Last Wednesday, Chevy Chase residents and library patrons sought to make the DC Board of Library Trustees aware that the current work to develop an architectural program around a combined library and community center on the Chevy Chase Commons might be premature. Two nights earlier, on Monday, the Chevy Chase ANC 3/4G had discussed the results of a Civic Site Survey they had carefully created and widely disseminated. The survey showed more than 60% of 2297 respondents in-ANC opposed surplussing the land, opposed housing on that public site, and opposed building heights at the site exceeding 60 feet.
The Trustees, who oversee the beloved and most highly rated agency in the District, did not seem concerned. Board President Antonio Williams said that he expected to be apprised further about the Chevy Chase situation at the January board meeting. Technically, DCPL and the Trustees have no say in ownership and land arrangements, which must be approved by the DC Council. But the Trustees are missing the point in this case — that a combined library and community center with housing above, for which they are developing the program, may not come to pass.

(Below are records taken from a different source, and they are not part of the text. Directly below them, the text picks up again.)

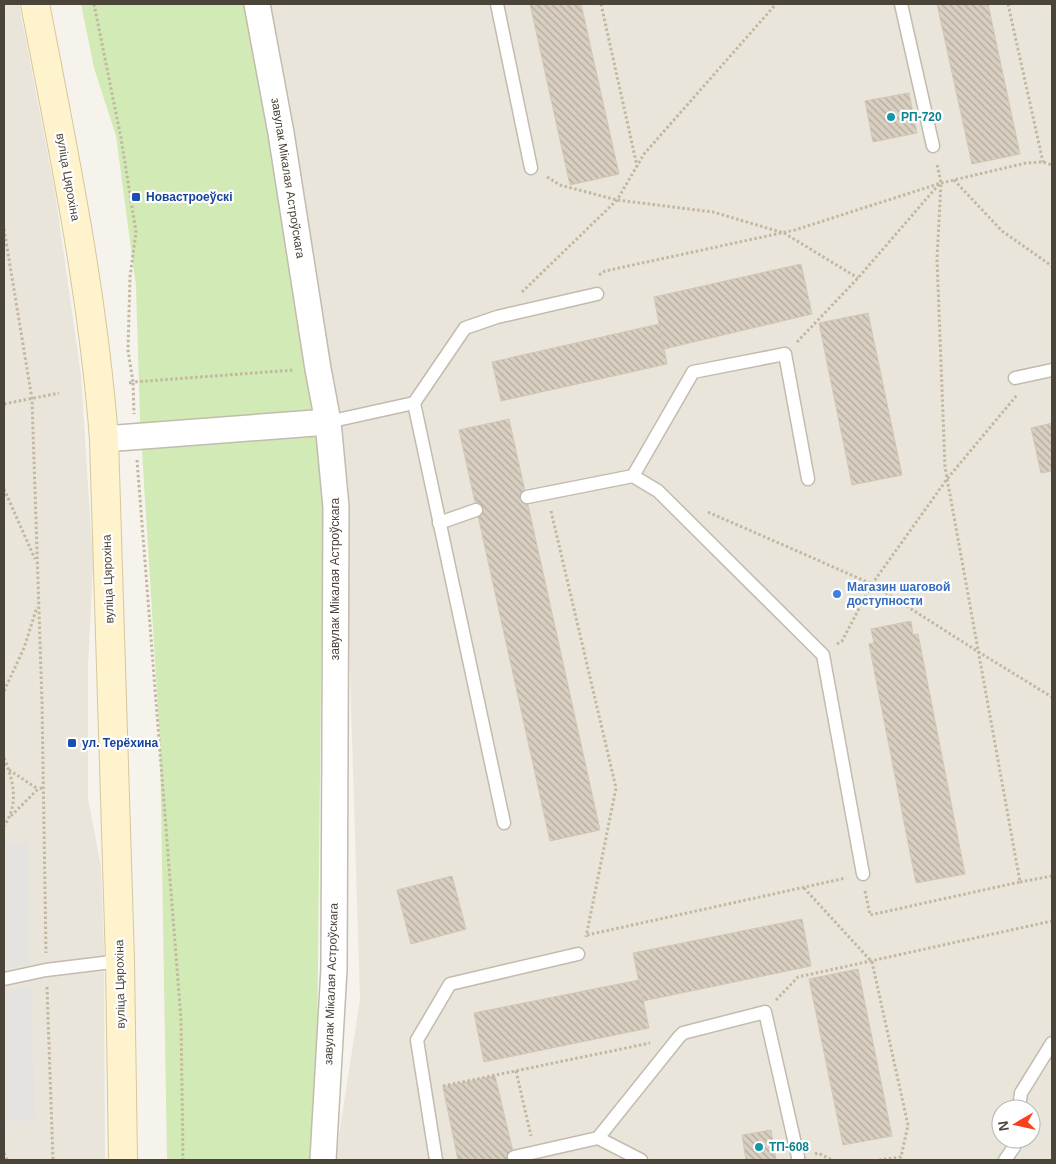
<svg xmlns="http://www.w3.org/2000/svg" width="1056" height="1164" font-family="Arial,sans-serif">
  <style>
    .residential { fill: #eae5da; fill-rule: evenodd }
    .green { fill: #d2eab5 }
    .parking { fill: #e5e3e0 }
    .building { fill: url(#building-back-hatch); stroke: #d3c7b4 }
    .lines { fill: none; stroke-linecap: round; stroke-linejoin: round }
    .service-casing { stroke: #c2bbae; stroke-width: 15 }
    .minor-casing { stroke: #c2bbae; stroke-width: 28 }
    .secondary-casing { stroke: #d6c79b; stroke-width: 30 }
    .path { stroke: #c4b79f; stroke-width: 3; stroke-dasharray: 2.5 2.5; stroke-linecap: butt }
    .service { stroke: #fff; stroke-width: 12 }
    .minor { stroke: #fff; stroke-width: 25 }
    .secondary { stroke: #fff3cd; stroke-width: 28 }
    .culture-dot { fill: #0f9aa8; stroke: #fff; stroke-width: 2 }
    .transit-dot { fill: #1a4fb4; stroke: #fff; stroke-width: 2 }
    .shop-dot { fill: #3f7fe0; stroke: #fff; stroke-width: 2 }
    .labels { text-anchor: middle; stroke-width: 4.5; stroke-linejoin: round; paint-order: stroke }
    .culture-label { font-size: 12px; font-weight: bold; fill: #0d838f; stroke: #fff; text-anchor: start }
    .street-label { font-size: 12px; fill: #4b4439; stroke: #fff }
    .transit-label { font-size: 12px; font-weight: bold; fill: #164399; stroke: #fff; text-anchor: start }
    .shop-label { font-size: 12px; font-weight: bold; fill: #366cbe; stroke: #fff; text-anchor: start }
  </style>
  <defs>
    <pattern id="building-back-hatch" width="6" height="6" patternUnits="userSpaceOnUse" patternTransform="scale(1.25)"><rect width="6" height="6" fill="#d8cfc1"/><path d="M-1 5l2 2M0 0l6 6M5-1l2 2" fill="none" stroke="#b1aa9e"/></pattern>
  </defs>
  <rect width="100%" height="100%" fill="#f6f3ec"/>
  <g class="residential">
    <path d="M4,4H19L55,192L81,375L93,563L88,667V798L101,867L104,952L105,1160H4Z"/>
    <path d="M266,4H1052V1160H335L360,1000L344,474ZM1001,1109H1031V1139H1001Z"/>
  </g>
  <path class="green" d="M81,4H249L280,152L323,482L317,1057L310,1160H167L160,741L140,419L136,286L116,136L94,68Z"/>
  <g class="parking">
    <path d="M27,841L29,964L4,969V844Z"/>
    <path d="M31,985L35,1121H4V992Z"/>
  </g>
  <g class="building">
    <path d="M530,4H581L619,174L570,185Z"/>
    <path d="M937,4H988L1020,154L972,164Z"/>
    <path d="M909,93L917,133L873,142L865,101Z"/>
    <path d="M801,264L812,314L664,349L654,297Z"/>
    <path d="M868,313L902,475L852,485L819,323Z"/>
    <path d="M659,324L667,364L501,401L492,362Z"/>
    <path d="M509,419L600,830L550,841L459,430Z"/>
    <path d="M1052,423V471L1041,473L1031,428Z"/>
    <path d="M911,621L913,635L918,634L965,874L916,883L869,644L874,643L871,629Z"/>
    <path d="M452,876L466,929L411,944L397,890Z"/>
    <path d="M802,919L811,966L643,1001L633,953Z"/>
    <path d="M858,969L892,1136L843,1145L809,979Z"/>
    <path d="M639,980L649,1028L484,1062L474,1013Z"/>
    <path d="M495,1076L515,1160H458L443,1087Z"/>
    <path d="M771,1130L776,1160H746L742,1135Z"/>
  </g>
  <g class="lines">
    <defs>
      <g id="service">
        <path d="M497,4L531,168"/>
        <path d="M901,4L933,146"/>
        <path d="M1015,378L1052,370"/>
        <path d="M414,403L504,823"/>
        <path d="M328,422L414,403L465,328L497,317L597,294"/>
        <path d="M633,476L693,372L785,354L808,479"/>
        <path d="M527,497L633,476L658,491L823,655L863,874"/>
        <path d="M439,523L476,510"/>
        <path d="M4,979L46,970L120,961"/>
        <path d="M1019,1109L1021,1093L1052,1043"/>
        <path d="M514,1157L598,1138"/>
        <path d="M436,1160L417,1040L450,984L578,954"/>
        <path d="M641,1160L598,1138L679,1037L683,1033L765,1012L798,1157"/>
        <path d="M1005,1160L1014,1147L1015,1139"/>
      </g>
      <g id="minor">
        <path d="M257,4L281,133L318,369L328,422L336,507L334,969L323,1160"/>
        <path d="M104,439L328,422"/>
      </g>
      <path id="secondary" d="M35,4C63,148 93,293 104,439L120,961L123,1160"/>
    </defs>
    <use href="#service" class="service-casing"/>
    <use href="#minor" class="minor-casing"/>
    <use href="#secondary" class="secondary-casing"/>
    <g class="path">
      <path d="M94,4L121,138L136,232L130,277L128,350L133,382L294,370"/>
      <path d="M601,4L637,166"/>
      <path d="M1008,4L1043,162"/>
      <path d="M547,177L560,185L617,200L713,212L784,233L858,278"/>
      <path d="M954,180L1002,231L1052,266"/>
      <path d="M4,229L32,399L42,703L46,953"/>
      <path d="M599,275L605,271L795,230L941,183L1026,163L1043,162L1052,165"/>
      <path d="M522,292L617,200L644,154L776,4"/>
      <path d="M797,342L858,278L940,183"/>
      <path d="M129,383L133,382L134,414"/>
      <path d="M4,404L59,393"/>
      <path d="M137,460L181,1019L183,1160"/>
      <path d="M4,489L35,559"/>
      <path d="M551,511L616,788L586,937"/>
      <path d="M708,512L872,584L977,651L1052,697"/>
      <path d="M837,644L842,641L872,584L947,479L1017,395"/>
      <path d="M4,691L24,648L37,607"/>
      <path d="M4,758C14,782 19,804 4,826"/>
      <path d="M9,770L38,789"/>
      <path d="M11,816L38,789L42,788"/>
      <path d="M1020,882L1052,876"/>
      <path d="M804,888L872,962L908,1125L901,1157L879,1160"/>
      <path d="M865,891L870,915L1020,882L945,467L937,259L941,183L937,164"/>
      <path d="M587,935L846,878"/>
      <path d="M47,987L53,1160"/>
      <path d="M776,1000L798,977L1052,921"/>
      <path d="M516,1071L531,1136"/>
      <path d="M443,1086L650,1043"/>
      <path d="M4,1153L7,1160"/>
      <path d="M815,1154L818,1153L832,1160"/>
    </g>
    <use href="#service" class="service"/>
    <use href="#minor" class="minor"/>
    <use href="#secondary" class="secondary"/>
  </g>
  <g class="culture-dot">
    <circle cx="891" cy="117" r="5"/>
    <circle cx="759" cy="1147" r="5"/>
  </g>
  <g class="transit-dot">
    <rect x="131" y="192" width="10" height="10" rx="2.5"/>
    <rect x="67" y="738" width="10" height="10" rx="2.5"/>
  </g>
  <circle class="shop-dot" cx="837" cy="594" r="5"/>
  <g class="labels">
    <g class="culture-label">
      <text x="901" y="121">РП-720</text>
      <text x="769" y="1151">ТП-608</text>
    </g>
    <g class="street-label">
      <text transform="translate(68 177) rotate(80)" y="4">вуліца Цярохіна</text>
      <text transform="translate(288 178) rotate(81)" y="4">завулак Мікалая Астроўскага</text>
      <text transform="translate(108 579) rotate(-92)" y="4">вуліца Цярохіна</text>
      <text transform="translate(335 579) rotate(-90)" y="4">завулак Мікалая Астроўскага</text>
      <text transform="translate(120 984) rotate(-91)" y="4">вуліца Цярохіна</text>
      <text transform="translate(331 984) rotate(-88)" y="4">завулак Мікалая Астроўскага</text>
    </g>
    <g class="transit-label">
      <text x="146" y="201">Новастроеўскі</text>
      <text x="82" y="747">ул. Терёхина</text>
    </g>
    <g class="shop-label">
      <text x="847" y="591">Магазин шаговой<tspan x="847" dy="14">доступности</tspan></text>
    </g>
  </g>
  <rect width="1056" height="1164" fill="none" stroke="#4b4439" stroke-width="10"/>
  <g transform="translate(1016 1124) rotate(261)"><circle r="24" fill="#ffffff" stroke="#b7b4b0"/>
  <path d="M0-4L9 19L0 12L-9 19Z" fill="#fc3f1d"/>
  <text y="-8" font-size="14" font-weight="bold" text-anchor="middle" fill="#4b4439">N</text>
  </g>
</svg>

In Chevy Chase, the library land is part of a so-called civic core (with community center, recreational amenities, and park) all of which is proposed to be surplussed out of public ownership into private hands. Under those terms the library would become essentially a condo owned by the city, co-located with the community center in a larger housing and commercial building ala West End. (The West End library was closed for two months last year after flooding from a residential unit located above it, circumstances previously downplayed by Library Director Richard Reyes-Gavilan as a “leak.”)
The DC Office of Planning conducted a small area plan (SAP) approved in 2021, which also identified 8 “opportunity sites” for housing, but notably did not contain the word surplus, catching many residents unaware of the proposed land sale. And causing them to organize into a growing group of now 1500, Chevy Chase Voice, who support retaining the land for public use, and focusing on the SAP opportunity sites for housing. Some think the library facility, which was structurally engineered to have another story added, should be renovated as DCPL has done at Palisades and Capital View branches, which would also be the most environmentally correct approach, and could result in a substantially larger library rather than a slightly smaller new one as now proposed in a co-located facility DCPL as is now considering.